What people in the media mistakenly refer to as “the Patriot Way” is actually “the Belichick Way”. “The Belichick Way” is the team concept rooted in growing up in a military environment while his father Steve Belichick was a scout for the Navy football team. Basically, it is the idea that the team comes before anything else and that on the team, everyone is all-in all the time focused on their job between the white lines. If a player puts himself before the team and gets arrested or negatively impact your team in any way, the team then has no use for player.
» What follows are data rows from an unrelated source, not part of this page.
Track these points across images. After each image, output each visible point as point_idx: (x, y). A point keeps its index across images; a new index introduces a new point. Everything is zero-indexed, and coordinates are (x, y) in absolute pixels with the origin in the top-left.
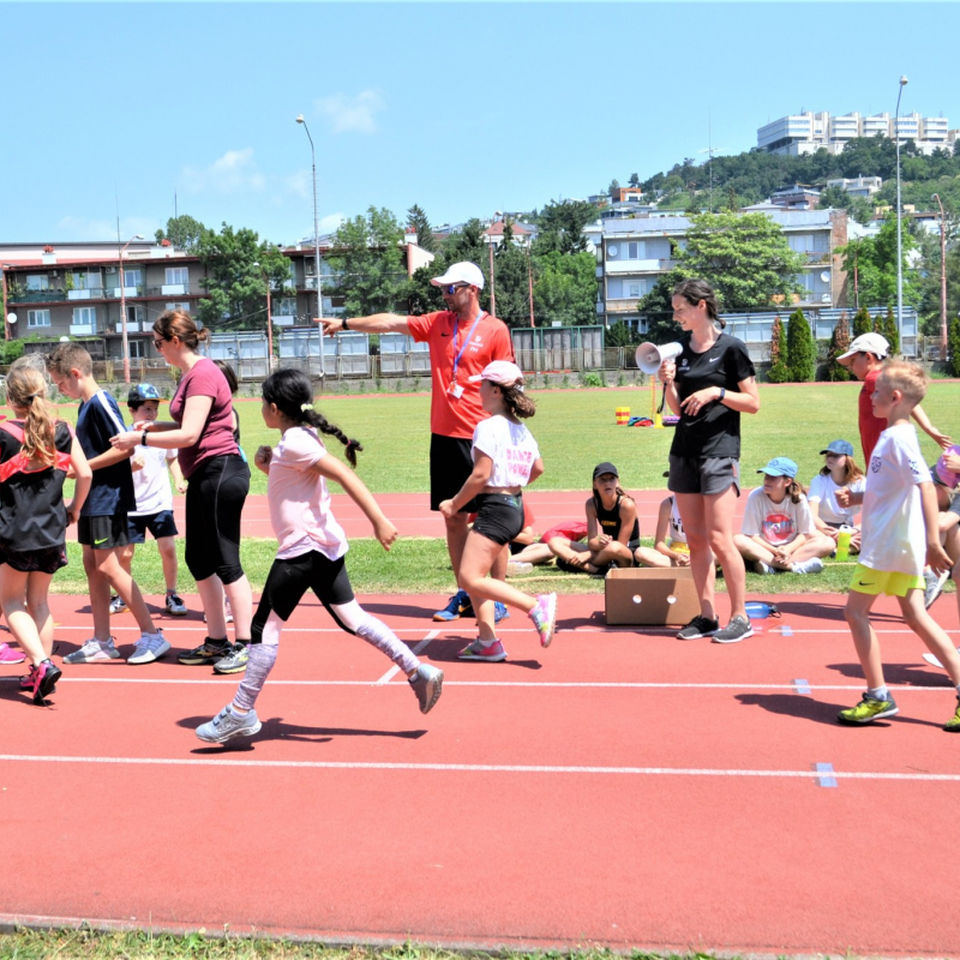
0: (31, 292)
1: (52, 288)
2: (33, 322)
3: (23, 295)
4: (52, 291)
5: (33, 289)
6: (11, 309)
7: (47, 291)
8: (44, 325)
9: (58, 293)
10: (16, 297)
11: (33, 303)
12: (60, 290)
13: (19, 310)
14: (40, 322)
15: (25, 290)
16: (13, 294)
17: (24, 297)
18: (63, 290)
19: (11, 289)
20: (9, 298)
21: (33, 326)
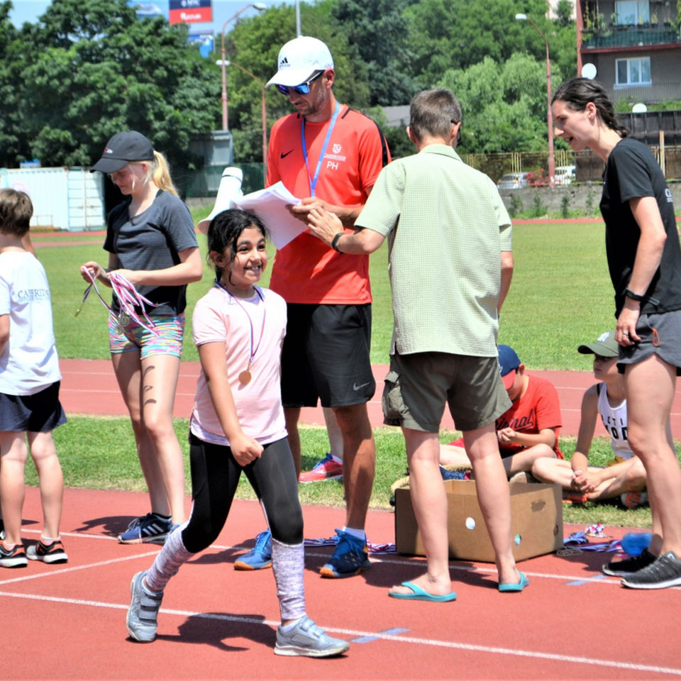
0: (621, 28)
1: (655, 20)
2: (623, 79)
3: (607, 34)
4: (653, 25)
5: (625, 22)
6: (588, 57)
7: (646, 25)
8: (640, 83)
9: (664, 29)
10: (597, 37)
11: (624, 46)
12: (667, 25)
13: (600, 59)
14: (636, 79)
15: (611, 25)
16: (591, 32)
17: (609, 37)
18: (672, 24)
19: (589, 23)
20: (585, 39)
21: (623, 85)
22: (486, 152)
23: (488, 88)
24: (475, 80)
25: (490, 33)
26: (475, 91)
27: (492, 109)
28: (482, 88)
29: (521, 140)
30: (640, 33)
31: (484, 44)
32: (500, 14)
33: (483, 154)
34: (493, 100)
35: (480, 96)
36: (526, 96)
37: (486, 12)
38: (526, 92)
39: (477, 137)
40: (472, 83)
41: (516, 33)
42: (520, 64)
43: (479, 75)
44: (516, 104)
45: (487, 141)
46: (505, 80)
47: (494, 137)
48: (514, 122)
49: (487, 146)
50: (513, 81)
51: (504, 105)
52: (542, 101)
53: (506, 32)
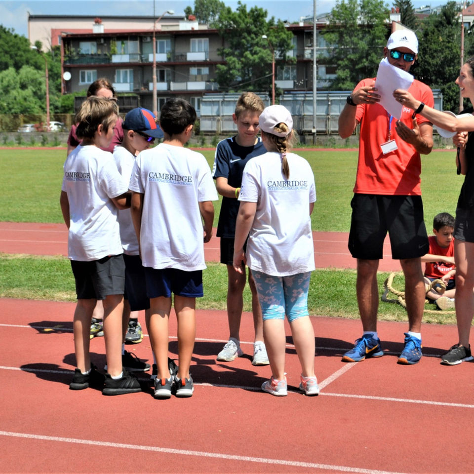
0: (83, 55)
1: (99, 52)
2: (83, 80)
3: (76, 58)
4: (99, 55)
5: (84, 53)
6: (67, 69)
7: (95, 55)
9: (104, 57)
10: (71, 59)
11: (84, 64)
12: (106, 55)
13: (73, 70)
15: (78, 54)
16: (69, 57)
17: (77, 60)
18: (108, 54)
19: (67, 52)
20: (65, 60)
21: (83, 83)
22: (12, 114)
23: (12, 81)
24: (5, 78)
25: (8, 56)
26: (5, 83)
27: (14, 93)
28: (9, 82)
29: (29, 108)
30: (92, 58)
31: (5, 61)
32: (13, 46)
33: (11, 115)
34: (14, 88)
35: (8, 86)
36: (31, 87)
37: (6, 45)
38: (31, 85)
39: (8, 106)
40: (4, 79)
41: (21, 56)
42: (27, 71)
43: (7, 76)
44: (26, 90)
45: (13, 108)
46: (21, 79)
47: (16, 106)
48: (25, 99)
49: (13, 111)
50: (25, 79)
51: (20, 90)
52: (39, 89)
53: (16, 55)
Often harsh, many insiders have commented that the split between Belichick and his former prize pupil on defense, defensive end Richard Seymour, came directly from when Richard Seymour Sr passed away and the defensive end missed practices that week to attend his father’s funeral. When Sunday rolled around, the team took the field with Seymour on the bench the entire first quarter and half the second against the Jacksonville Jaguars. Although “the Belichick Way” may have been showing that no player is above the team (rumors at the time indicated Seymour may not have gotten permission to leave prior to flying home on the Wednesday) it also sowed the seeds for the departure of Seymour as the coach and player were never as close as they were previously.
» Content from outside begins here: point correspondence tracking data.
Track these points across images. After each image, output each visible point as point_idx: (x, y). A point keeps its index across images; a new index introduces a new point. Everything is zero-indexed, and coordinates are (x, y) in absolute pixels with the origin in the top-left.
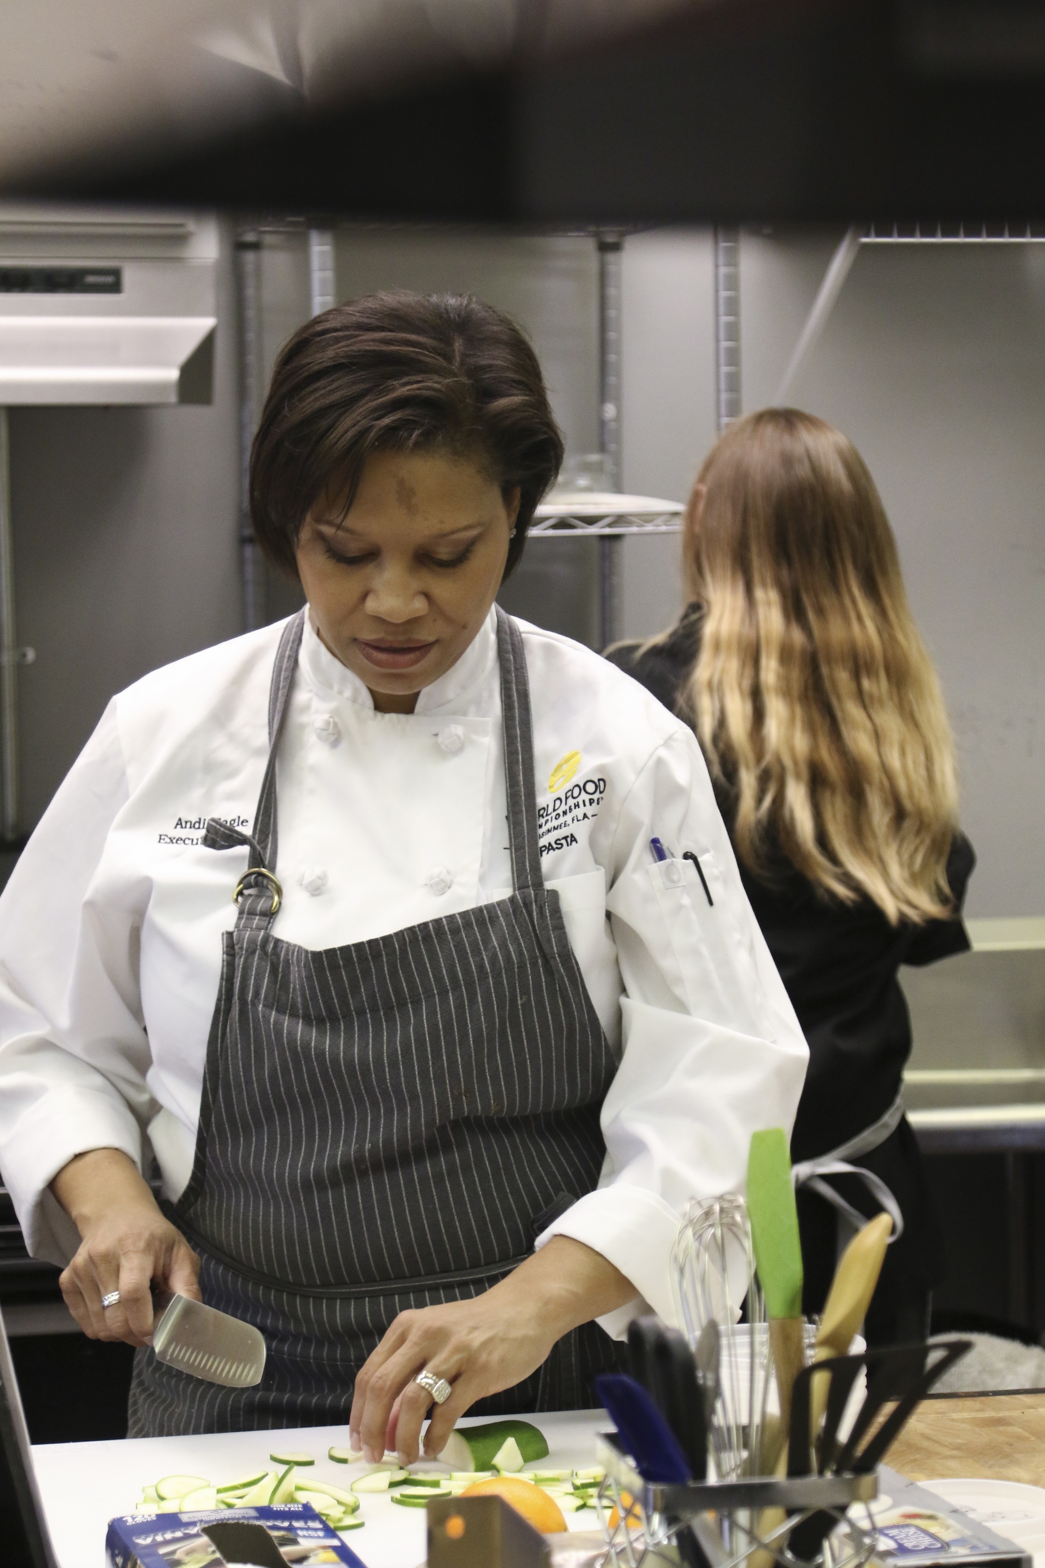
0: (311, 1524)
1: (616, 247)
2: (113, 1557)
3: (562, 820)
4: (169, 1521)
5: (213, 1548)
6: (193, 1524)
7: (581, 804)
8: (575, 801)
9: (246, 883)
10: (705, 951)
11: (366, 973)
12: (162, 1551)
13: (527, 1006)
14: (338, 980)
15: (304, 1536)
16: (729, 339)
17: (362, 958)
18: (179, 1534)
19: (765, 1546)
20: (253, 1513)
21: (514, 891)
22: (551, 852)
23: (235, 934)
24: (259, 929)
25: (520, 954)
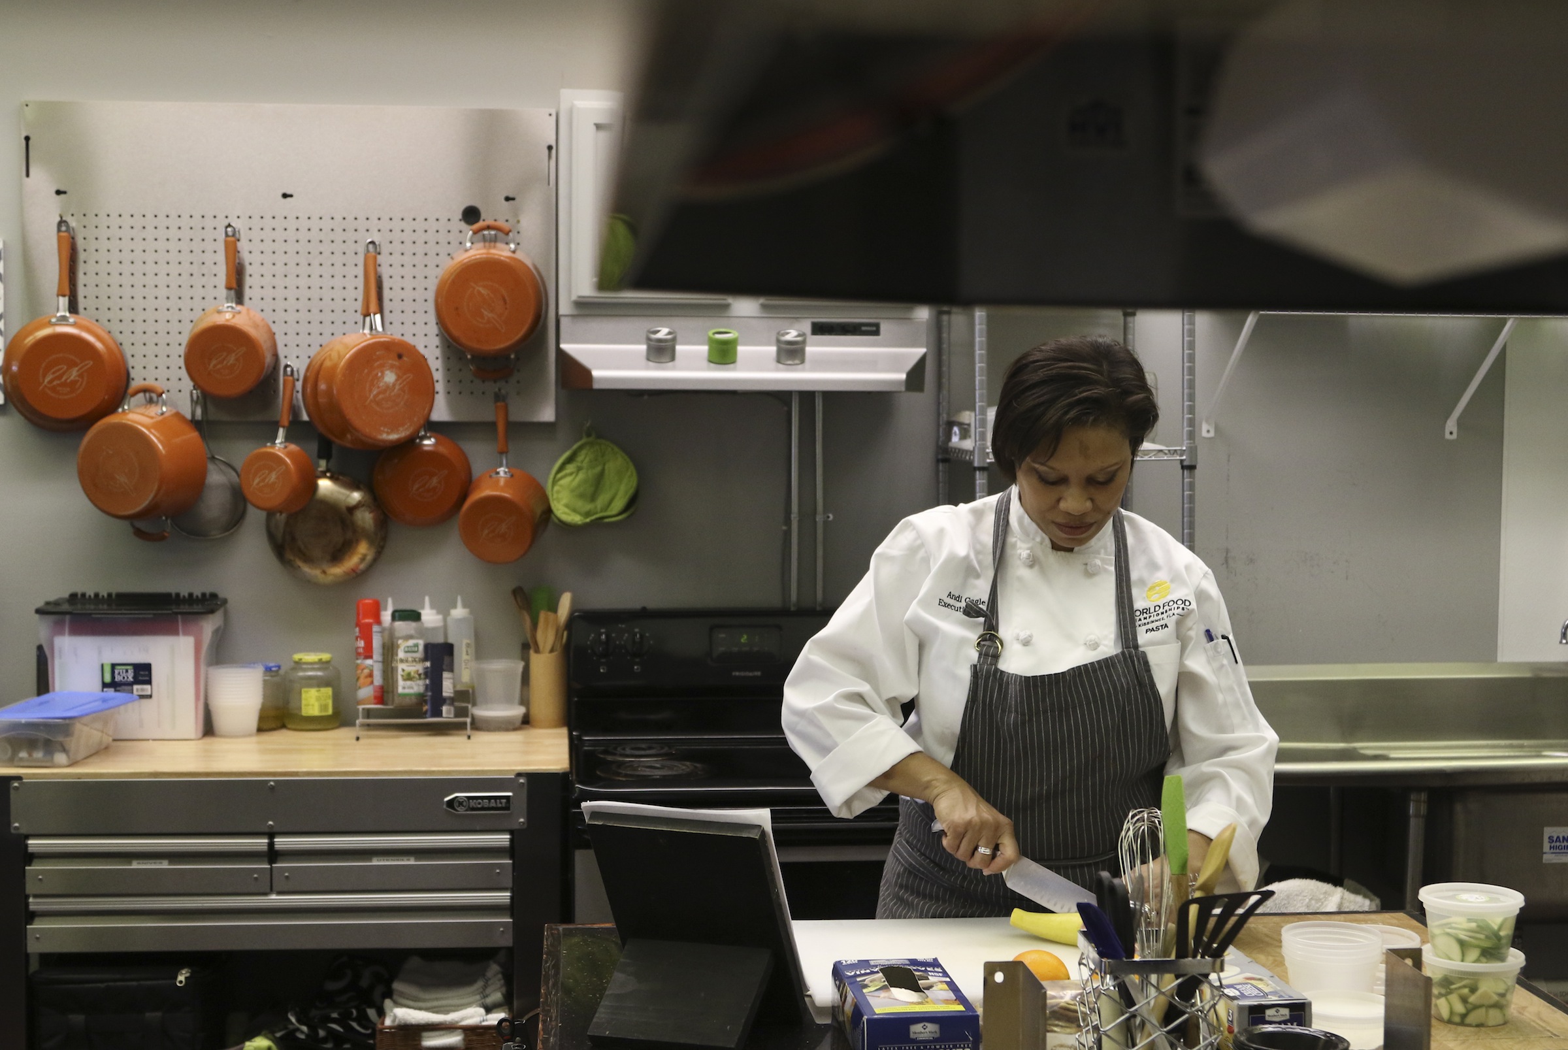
0: (936, 969)
1: (1134, 314)
2: (835, 980)
3: (1160, 616)
4: (864, 963)
5: (884, 979)
6: (876, 966)
7: (1173, 609)
8: (1170, 608)
9: (983, 638)
10: (1236, 688)
11: (1051, 691)
12: (859, 979)
13: (1131, 711)
14: (1036, 693)
15: (932, 976)
16: (1190, 362)
17: (1050, 683)
18: (868, 971)
19: (1163, 993)
20: (908, 962)
21: (1123, 649)
22: (1153, 632)
23: (978, 666)
24: (991, 664)
25: (1128, 683)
With “the Belichick Way”, the coach is rationalizing and compartmentalizing distractions to the team such as Aaron Hernandez and moving on simply as if he had suffered a career-ending injury (in this case it appears to be self-inflicted stupidity by Hernandez). In “the Belichick Way” if a player is not on the team any longer, there is nothing to do to change it, then the team will move on and focus on the players on the roster. “The Belichick Way” focuses on eliminating all outside distractions, unless they can be used to motivate and incite the team to focus on their opponent even more in an attempt to add emotion to preparation for the game and potential victory. “The Belichick Way” is ruthless when it comes to letting a player go, whether it be a trade for maximum value (Richard Seymour to Oakland for a 1st round pick) or releasing a popular but expensive player who can be replaced by another younger, more athletic, and cheaper player (Lawyer Milloy’s surprise release before opening day in 2003). “The Belichick Way” is not nice. It is a business and bottom-line focused process. It is all about one word: Value.
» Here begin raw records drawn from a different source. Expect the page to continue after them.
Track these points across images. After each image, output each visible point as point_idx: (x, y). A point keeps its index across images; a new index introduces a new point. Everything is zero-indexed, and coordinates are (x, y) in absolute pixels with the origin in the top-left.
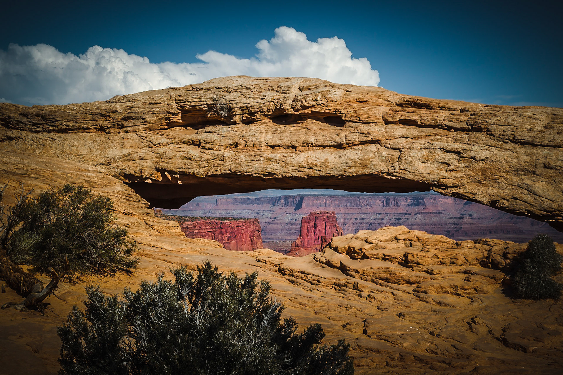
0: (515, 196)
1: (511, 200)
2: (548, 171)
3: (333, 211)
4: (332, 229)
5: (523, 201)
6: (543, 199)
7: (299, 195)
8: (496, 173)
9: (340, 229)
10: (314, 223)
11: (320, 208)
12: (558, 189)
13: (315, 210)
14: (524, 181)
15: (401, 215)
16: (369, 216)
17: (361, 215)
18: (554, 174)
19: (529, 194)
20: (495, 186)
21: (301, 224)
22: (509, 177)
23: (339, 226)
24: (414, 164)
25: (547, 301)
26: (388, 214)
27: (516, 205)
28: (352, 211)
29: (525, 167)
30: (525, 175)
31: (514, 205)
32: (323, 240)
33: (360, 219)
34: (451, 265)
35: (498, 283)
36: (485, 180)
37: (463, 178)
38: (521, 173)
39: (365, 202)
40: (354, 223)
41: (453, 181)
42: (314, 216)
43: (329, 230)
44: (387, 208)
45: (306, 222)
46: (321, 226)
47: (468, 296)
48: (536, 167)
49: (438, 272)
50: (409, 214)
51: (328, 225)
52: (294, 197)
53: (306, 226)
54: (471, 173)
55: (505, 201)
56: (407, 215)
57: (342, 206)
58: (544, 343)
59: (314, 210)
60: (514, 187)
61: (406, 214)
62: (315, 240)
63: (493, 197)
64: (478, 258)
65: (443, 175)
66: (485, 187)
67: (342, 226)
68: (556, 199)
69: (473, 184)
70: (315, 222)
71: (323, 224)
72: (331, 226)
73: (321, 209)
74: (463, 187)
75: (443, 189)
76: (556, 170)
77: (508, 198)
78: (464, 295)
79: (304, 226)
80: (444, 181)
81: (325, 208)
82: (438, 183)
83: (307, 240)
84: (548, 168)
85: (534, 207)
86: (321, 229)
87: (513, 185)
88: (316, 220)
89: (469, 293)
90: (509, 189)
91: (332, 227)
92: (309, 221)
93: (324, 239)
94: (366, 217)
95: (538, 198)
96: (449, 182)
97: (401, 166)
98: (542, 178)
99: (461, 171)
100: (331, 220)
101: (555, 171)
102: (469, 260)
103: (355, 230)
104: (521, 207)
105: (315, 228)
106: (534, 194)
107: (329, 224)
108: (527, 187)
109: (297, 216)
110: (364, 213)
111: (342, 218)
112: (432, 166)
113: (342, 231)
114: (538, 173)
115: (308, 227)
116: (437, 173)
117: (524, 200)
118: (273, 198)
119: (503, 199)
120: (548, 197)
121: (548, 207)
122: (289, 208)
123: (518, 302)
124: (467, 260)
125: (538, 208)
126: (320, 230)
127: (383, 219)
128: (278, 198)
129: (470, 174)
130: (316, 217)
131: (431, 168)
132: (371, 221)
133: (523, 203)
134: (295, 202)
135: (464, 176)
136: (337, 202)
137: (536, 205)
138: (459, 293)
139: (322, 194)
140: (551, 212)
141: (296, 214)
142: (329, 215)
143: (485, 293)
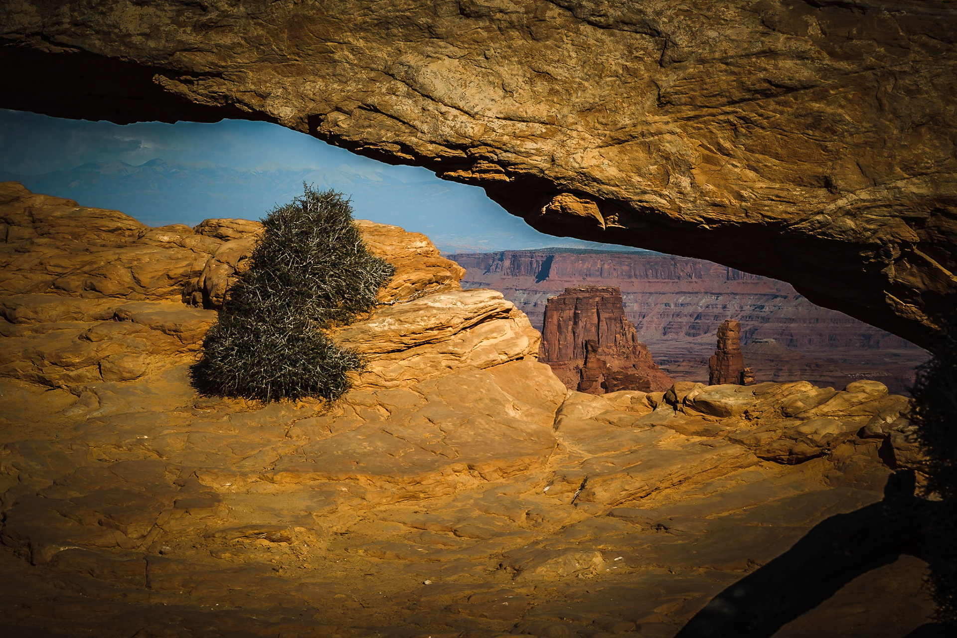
0: (370, 101)
1: (357, 112)
2: (468, 25)
3: (615, 286)
4: (613, 326)
5: (392, 116)
6: (444, 109)
7: (543, 251)
8: (328, 31)
9: (629, 326)
10: (573, 311)
11: (589, 279)
12: (491, 78)
13: (578, 283)
14: (403, 58)
15: (765, 298)
16: (695, 300)
17: (678, 296)
18: (485, 34)
19: (408, 96)
20: (324, 72)
21: (545, 313)
22: (361, 43)
23: (628, 319)
24: (111, 9)
25: (300, 404)
26: (737, 297)
27: (370, 126)
28: (658, 287)
29: (408, 14)
30: (407, 39)
31: (364, 127)
32: (590, 348)
33: (676, 305)
34: (85, 293)
35: (191, 350)
36: (298, 55)
37: (239, 50)
38: (395, 31)
39: (688, 269)
40: (663, 315)
41: (211, 58)
42: (575, 296)
43: (605, 327)
44: (735, 282)
45: (557, 310)
46: (588, 319)
47: (73, 385)
48: (435, 14)
49: (31, 315)
50: (782, 297)
51: (604, 316)
52: (532, 254)
53: (555, 318)
54: (261, 32)
55: (342, 117)
56: (778, 299)
57: (636, 276)
58: (125, 533)
59: (576, 283)
60: (373, 74)
61: (776, 297)
62: (575, 348)
63: (311, 105)
64: (171, 274)
65: (185, 38)
66: (298, 74)
67: (636, 320)
68: (484, 110)
69: (267, 67)
70: (576, 309)
71: (593, 313)
72: (610, 319)
73: (590, 282)
74: (239, 77)
75: (186, 82)
76: (492, 20)
77: (351, 106)
78: (61, 382)
79: (552, 317)
80: (186, 58)
81: (599, 279)
82: (170, 63)
83: (557, 348)
84: (468, 16)
85: (419, 134)
86: (588, 326)
87: (372, 69)
88: (579, 306)
89: (78, 379)
90: (358, 81)
91: (613, 321)
92: (563, 306)
93: (592, 347)
94: (688, 300)
95: (431, 106)
96: (200, 61)
97: (76, 14)
98: (451, 48)
99: (236, 29)
100: (610, 306)
101: (488, 24)
102: (145, 279)
103: (664, 328)
104: (383, 132)
105: (576, 323)
106: (423, 95)
107: (607, 315)
108: (406, 72)
109: (538, 295)
110: (685, 293)
111: (637, 302)
112: (159, 13)
113: (633, 330)
114: (441, 30)
115: (559, 320)
116: (168, 34)
117: (391, 112)
118: (487, 256)
119: (338, 109)
120: (461, 104)
121: (456, 132)
122: (521, 277)
123: (208, 407)
124: (138, 282)
125: (428, 137)
126: (585, 328)
127: (724, 307)
128: (499, 256)
129: (258, 37)
130: (577, 299)
131: (155, 20)
132: (700, 310)
133: (389, 122)
134: (535, 265)
135: (243, 42)
136: (626, 268)
137: (425, 128)
138: (47, 376)
139: (596, 248)
140: (463, 147)
141: (536, 292)
142: (606, 295)
143: (124, 379)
That focus and single-mindedness about the TEAM is what makes Bill Belichick a Hall of Fame coach. It is what puts him on with former coaches Paul Brown and Bill Walsh on the NFL’s Mount Rushmore of coaches as the only ones with their team’s dominance measured in decades. It’s why the team has been winning 10 out of 12 division titles (and having the same number of wins as the division leader and losing out on the playoffs due to tie-breakers in 2002 and 2008). It is not about anything but maximum production between the white lines for minimum cost. It is simply “the Belichick Way”.